Les membres fondateurs de l’Union européenne sont, depuis le grand élargissement de 2004, dans une position moins hégémonique qu’auparavant notamment en raison de la montée en puissance des nouveaux Etats-membres au sein des institutions européennes. Le rôle éminent de la Pologne, de sa classe politique, de son économie, dans l’Union européenne en est le signe le plus évident : l’intérêt général européen n’est plus nécessairement calqué sur les priorités du couple franco-allemand ou sur les intérêts des 5 plus grosses économies du continent. Le gouvernement allemand, en raison de son rôle très prescriptif dans la gestion de la crise monétaire, est un leader économique et institutionnel craint mais peu apprécié. La position ambivalence du Royaume-Uni à l’égard de la construction européenne le prive de capacité d’attraction. L’atonie du modèle économique et social français retire à notre pays de son lustre continental. Par effet de construction d’autres pôles d’influence, des intérêts alternatifs et des priorités différentes s’affirment au sein de la construction européenne. La désaffection à l’égard des Etats historiques dominants est tout à la fois prévisibles, anticipés et non sans remède.
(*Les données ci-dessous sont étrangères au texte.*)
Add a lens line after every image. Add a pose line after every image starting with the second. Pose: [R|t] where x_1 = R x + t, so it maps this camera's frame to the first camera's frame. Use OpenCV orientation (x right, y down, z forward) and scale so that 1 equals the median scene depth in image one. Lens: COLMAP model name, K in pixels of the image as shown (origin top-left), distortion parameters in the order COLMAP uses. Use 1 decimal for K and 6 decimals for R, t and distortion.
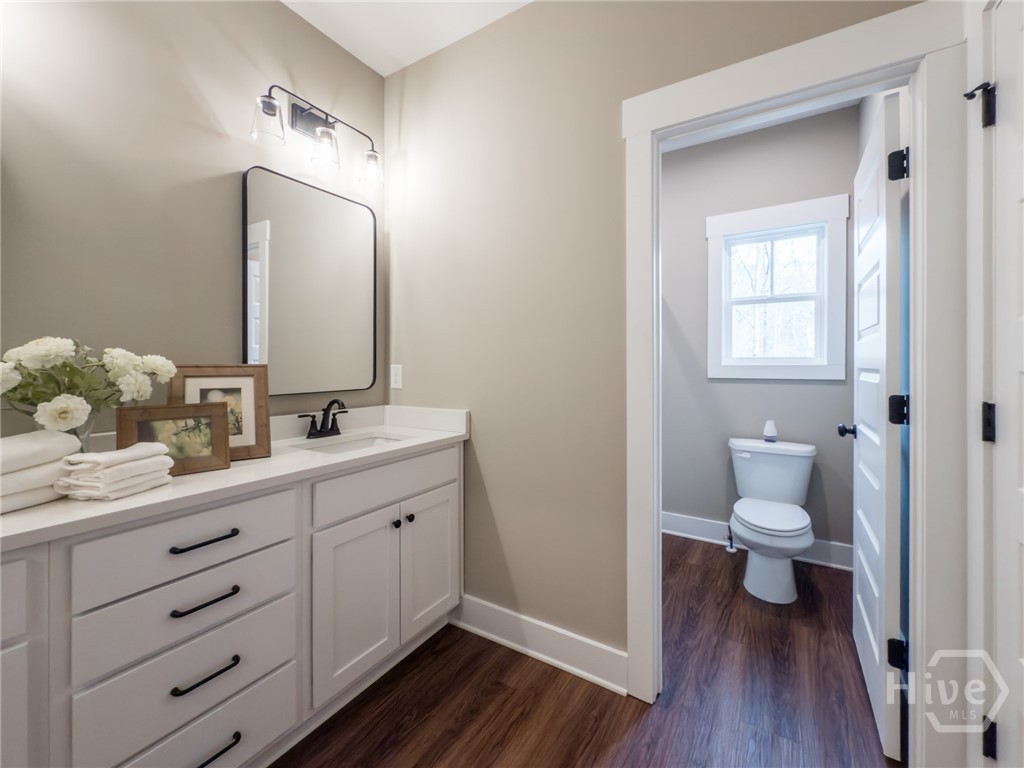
lens RADIAL K [[421.6, 0, 509.3], [0, 421.6, 363.5], [0, 0, 1]] dist [-0.002682, 0.000437]
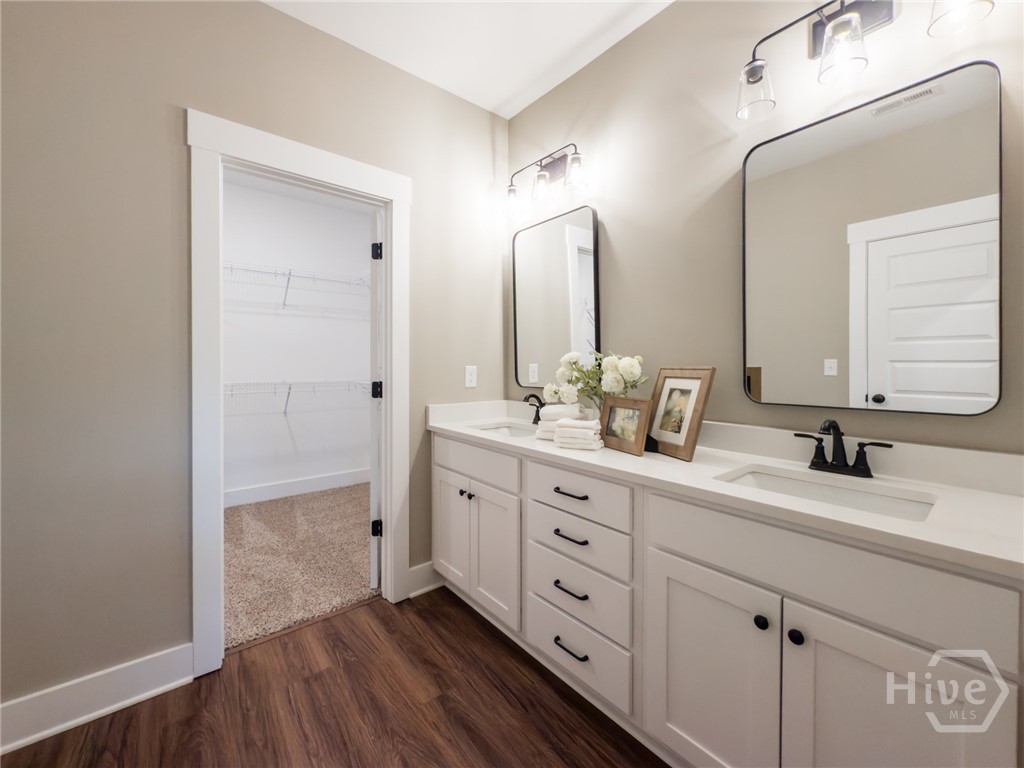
lens RADIAL K [[421.6, 0, 522.1], [0, 421.6, 370.1], [0, 0, 1]] dist [-0.002682, 0.000437]
pose [[-0.310139, 0.001640, -0.950690, 0.408329], [-0.001744, 0.999996, 0.002294, 0.007339], [0.950690, 0.002369, -0.310135, 0.806178]]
Le poids économique des pays membres, leur rôle traditionnel dans les institutions européennes au sens strict et au sens large, leur capacité de projection politique leur assure une capacité de mobilisation sur les dossiers de fond structurant pour la vie de l’Union européenne. Le personnel politique au Parlement, les hauts fonctionnaires à la Commission, la couverture médiatique, etc. tous ces facteurs font que les Etats-membres historiques de l’Union ont des leviers d’action incomparables sur la scène européenne. Leur déclin n’est que relatif : il ne tient qu’à eux de mettre en place des stratégies d’influence à l’égard des nouveaux Etats-membres du Sud et de l’Est du continent pour remobiliser des solidarités, des aspirations et des projets communs.
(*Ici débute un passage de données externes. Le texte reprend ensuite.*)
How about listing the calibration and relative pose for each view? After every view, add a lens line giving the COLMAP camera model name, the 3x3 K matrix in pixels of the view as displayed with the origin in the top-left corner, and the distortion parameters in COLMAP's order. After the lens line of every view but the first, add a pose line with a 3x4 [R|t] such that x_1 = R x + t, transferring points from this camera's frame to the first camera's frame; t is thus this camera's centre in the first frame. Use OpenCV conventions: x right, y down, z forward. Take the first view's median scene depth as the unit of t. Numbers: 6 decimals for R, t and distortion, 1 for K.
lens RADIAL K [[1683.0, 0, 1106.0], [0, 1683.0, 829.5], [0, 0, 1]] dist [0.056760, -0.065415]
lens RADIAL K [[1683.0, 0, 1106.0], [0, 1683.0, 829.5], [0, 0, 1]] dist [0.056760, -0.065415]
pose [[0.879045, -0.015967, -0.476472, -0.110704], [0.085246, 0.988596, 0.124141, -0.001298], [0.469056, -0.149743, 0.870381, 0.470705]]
Encore une fois, le retrait – relatif et temporaire – de Paris, Berlin et Londres, sur la scène européenne procède de facteurs internes (un désintérêt pour l’Est et le Sud) et de facteurs externes (les Etats orientaux ont leur dynamiques et leurs intérêts nationaux à promouvoir). La place des Etats membres historique en Europe, dans l’UER et à l’Eurovision dépend de leur investissement sur la scène européenne.
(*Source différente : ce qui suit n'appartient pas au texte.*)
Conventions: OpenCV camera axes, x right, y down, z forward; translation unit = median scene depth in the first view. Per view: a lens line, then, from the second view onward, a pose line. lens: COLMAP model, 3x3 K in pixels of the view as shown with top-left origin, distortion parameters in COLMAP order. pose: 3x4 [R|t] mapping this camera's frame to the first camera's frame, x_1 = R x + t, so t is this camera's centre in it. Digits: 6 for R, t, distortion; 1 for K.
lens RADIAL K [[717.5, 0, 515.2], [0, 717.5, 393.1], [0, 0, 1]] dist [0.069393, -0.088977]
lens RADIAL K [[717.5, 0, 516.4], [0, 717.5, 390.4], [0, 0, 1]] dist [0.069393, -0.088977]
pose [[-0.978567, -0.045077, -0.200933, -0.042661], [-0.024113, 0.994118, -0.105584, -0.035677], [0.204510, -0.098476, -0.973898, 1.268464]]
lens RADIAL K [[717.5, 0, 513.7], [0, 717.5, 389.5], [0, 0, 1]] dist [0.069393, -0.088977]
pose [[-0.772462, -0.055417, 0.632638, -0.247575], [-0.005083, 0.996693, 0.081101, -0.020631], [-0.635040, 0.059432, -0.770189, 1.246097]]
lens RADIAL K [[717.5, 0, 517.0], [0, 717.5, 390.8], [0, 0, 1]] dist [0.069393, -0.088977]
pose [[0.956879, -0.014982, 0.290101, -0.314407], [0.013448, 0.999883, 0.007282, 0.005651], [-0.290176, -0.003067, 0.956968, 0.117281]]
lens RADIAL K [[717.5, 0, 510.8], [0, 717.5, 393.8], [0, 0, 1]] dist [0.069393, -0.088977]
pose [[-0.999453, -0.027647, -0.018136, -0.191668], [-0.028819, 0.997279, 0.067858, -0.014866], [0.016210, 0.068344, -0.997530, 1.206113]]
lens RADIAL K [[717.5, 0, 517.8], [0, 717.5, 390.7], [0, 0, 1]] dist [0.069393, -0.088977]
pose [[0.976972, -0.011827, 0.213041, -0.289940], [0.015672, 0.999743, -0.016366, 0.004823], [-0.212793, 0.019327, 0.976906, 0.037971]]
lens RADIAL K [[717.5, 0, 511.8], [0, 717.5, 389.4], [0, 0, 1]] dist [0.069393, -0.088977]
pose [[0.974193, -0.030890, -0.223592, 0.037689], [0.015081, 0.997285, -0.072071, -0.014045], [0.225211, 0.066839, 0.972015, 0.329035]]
Finalement l'Europe peut-elle survivre à cette désaffection et à l'effacement de ses puissances fondatrices ?

Florent Parmentier : pour un certain nombre de pays européens, le concours de l’Eurovision revêt une importance profonde, comme les grandes compétitions sportives, si ce n’est que la victoire semble plus atteignable. De fait, c’est précisément pour eux un moment d’affirmation nationale, quand bien même cette affirmation se fait en langue anglaise plus qu’en langue nationale. Il est évident que si les nations contributrices et qualifiées d’office s’en allaient, le concours s’en trouverait affaibli, mais cela n’est pas réellement en question aujourd’hui, et rien ne dit qu’il ne pourrait pas continuer ainsi. Plusieurs Etats-membres de l’UE n’en font pas partie cette année : le Luxembourg (pays fondateur), la Bulgarie, la Croatie et la Slovaquie. Le concours a survécu au départ d’un pays de 76 millions d’habitants, la Turquie, le plus peuplé de la compétition derrière la Russie et l’Allemagne, sans aucun dommage.

Quant à la France, plutôt que de se désengager de cette compétition, elle devra montrer à l’avenir que l’on peut conjuguer langue française et pop culture festive. Rien ne l’empêche de créer en parallèle son propre concours sur le modèle de la "Francovision", regroupant les pays francophones, afin notamment de stimuler les industries créatives du Sud. C’est ce que la Turquie a tenté de faire avec son "Concours Türkvizyon de la chanson", et d’autres grandes aires linguistiques pourraient suivre demain, chez les russophones par exemple. C’est une ressource dont la France aurait tort de se priver pour demain.